A brief history of Halloween

By Erin Rebar, A&E and Features Editor

The spookiest time of year is just around the corner, and with it comes a host of fun activities for every age.

Halloween, also known as All Hallows Eve, originated as a pre-Christian Celtic festival for the dead.

“The festival observed at this time was called Samhain,” according to the Library of Congress website. “It was the biggest and most significant holiday of the Celtic year. The Celts believed that at the time of Samhain, more so than any other time of the year, the ghosts of the dead were able to mingle with the living because at Samhain the souls of those who had died during the year traveled into the otherworld.”

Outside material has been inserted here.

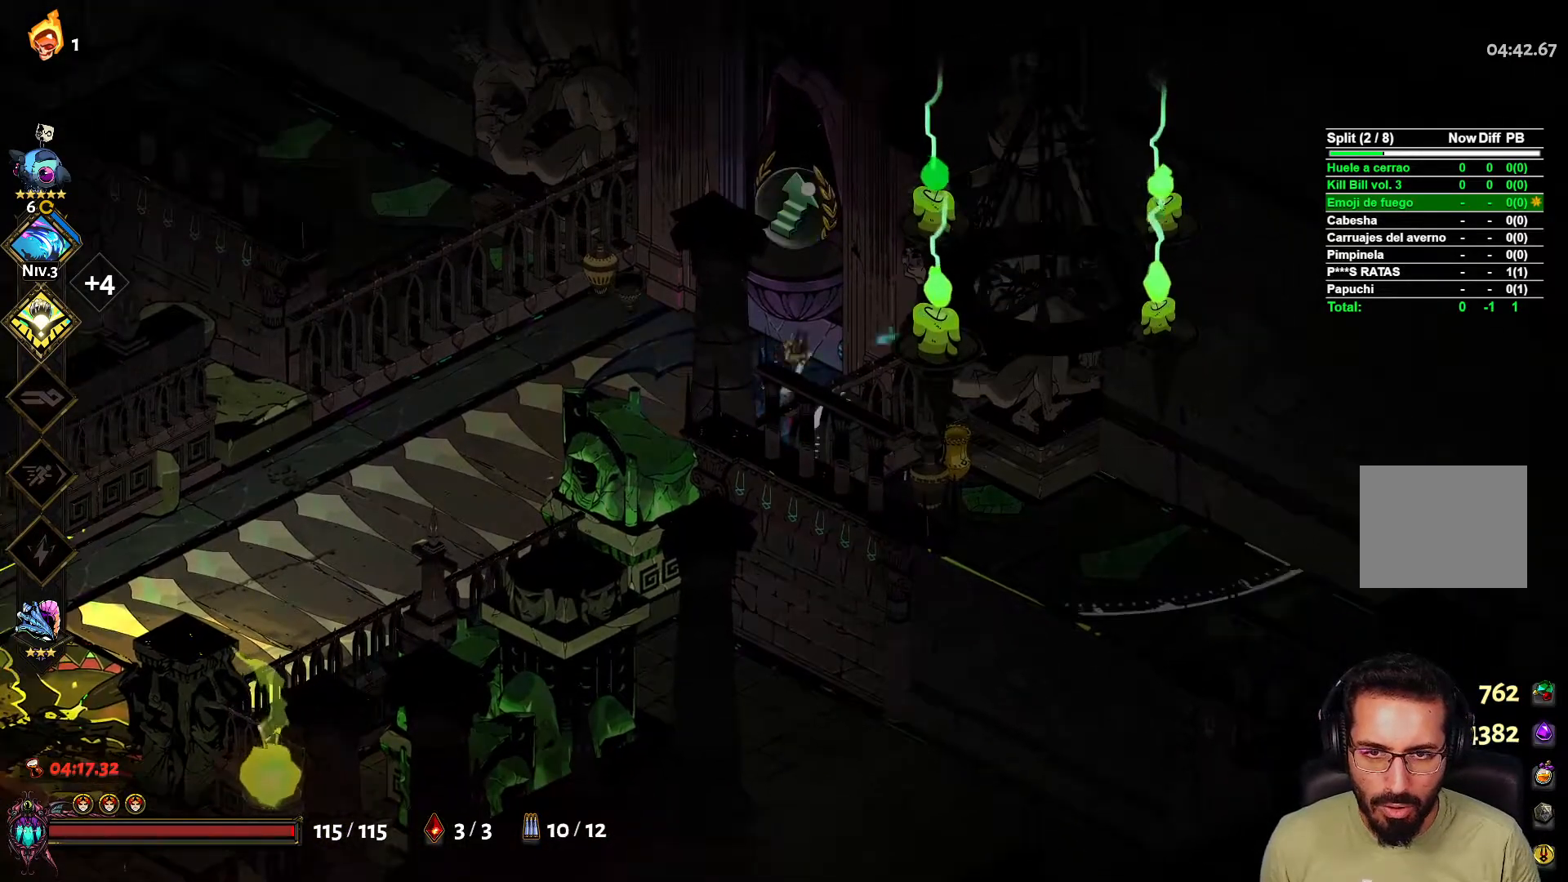
{"buttons": [], "left_stick": "center", "right_stick": "center", "events": [[267, "left_stick", "down-right"], [383, "Y", "up"], [400, "left_stick", "center"]]}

Around 600 A.D., Samhain began its transformation to the Halloween that we know and love today.

The process began when Pope Gregory the First started instructing his missionaries to use pagan holidays as a method of conversion by placing Christian holy days on or around the holidays the pagan people were already used to celebrating.

All Saints Day, a catholic feast day also known as All Hallows, which celebrates the dead who have made their way to heaven, was placed on November 1, the day directly after Samhain. Thus Halloween became a celebration on the eve of All Hallows — All Hallows Eve.

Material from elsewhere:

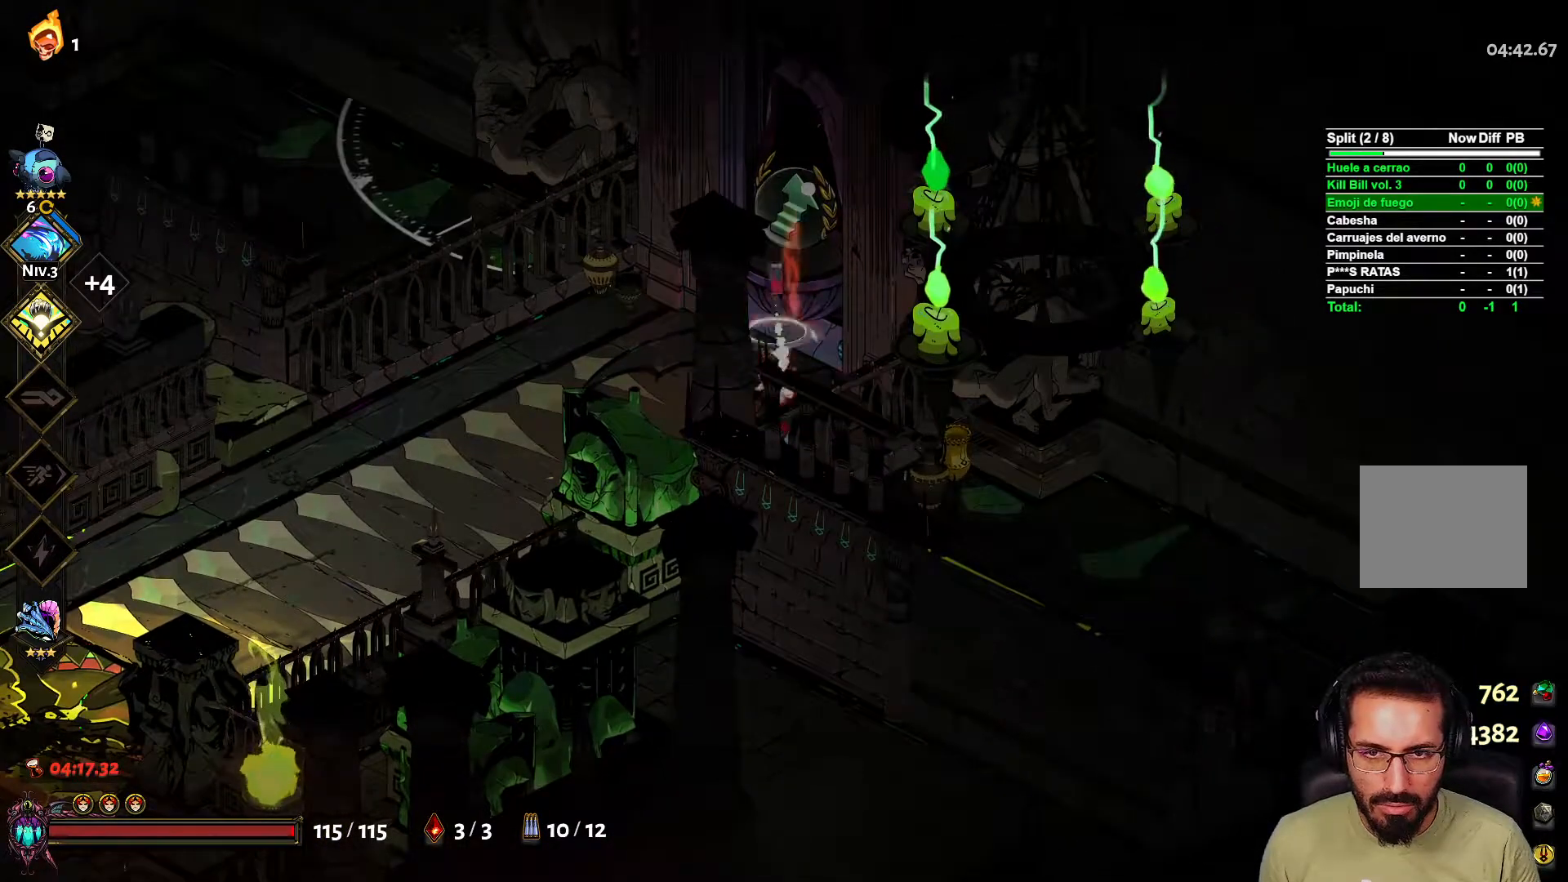
{"buttons": [], "left_stick": "center", "right_stick": "center", "events": []}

“Virtually all present Halloween traditions can be traced to the ancient Celtic day of the dead,” according to the Library of Congress. “The wearing of costumes, for instance, and roaming from door to door demanding treats can be traced to the Celtic period when it was thought that the souls of the dead were out and around. Offerings of food and drink were left out to placate them. As the centuries wore on, people began dressing like these dreadful creatures, performing antics in exchange for food and drink. This practice is called mumming, from which the practice of trick-or-treating evolved.”

On campus, students use Halloween as a time to enjoy all sorts of activities.

“I don’t think I’m doing anything on Halloween because it’s a Monday,” said EWU senior Katie Stewart. “But one of my really good friends throws a costume party every year. So this upcoming weekend I’m going to a costume party.”

This year, Stewart is planning on dressing as a jungle warrior princess. To students who have yet to come up with a costume and are looking for a budget friendly option, she recommends sticking to the basics.

“Last year I literally just wore red and bought [some] two dollar devil horns,” said Stewart. “Something like that, where you only have to buy like one accessory is simple.”

Other students, including freshman Jessica Arellano, are planning on going to Scarywood for the holiday.

Kaili Keefe, an EWU freshman who is hoping to major in communications, will be taking a trip out of town to Washington State University (WSU) with some of her friends.

Not all students are planning on participating in the festivities, however.

“I am going hunting, actually,” Travis Mackay, a fourth year mechanical engineering major, said.

Mackay will be going sans costume this year, but he still had advice to give to students still searching for the perfect look.

“I’d throw a hockey jersey on, tape my knuckles up, and call myself a hockey player,” Mackay said.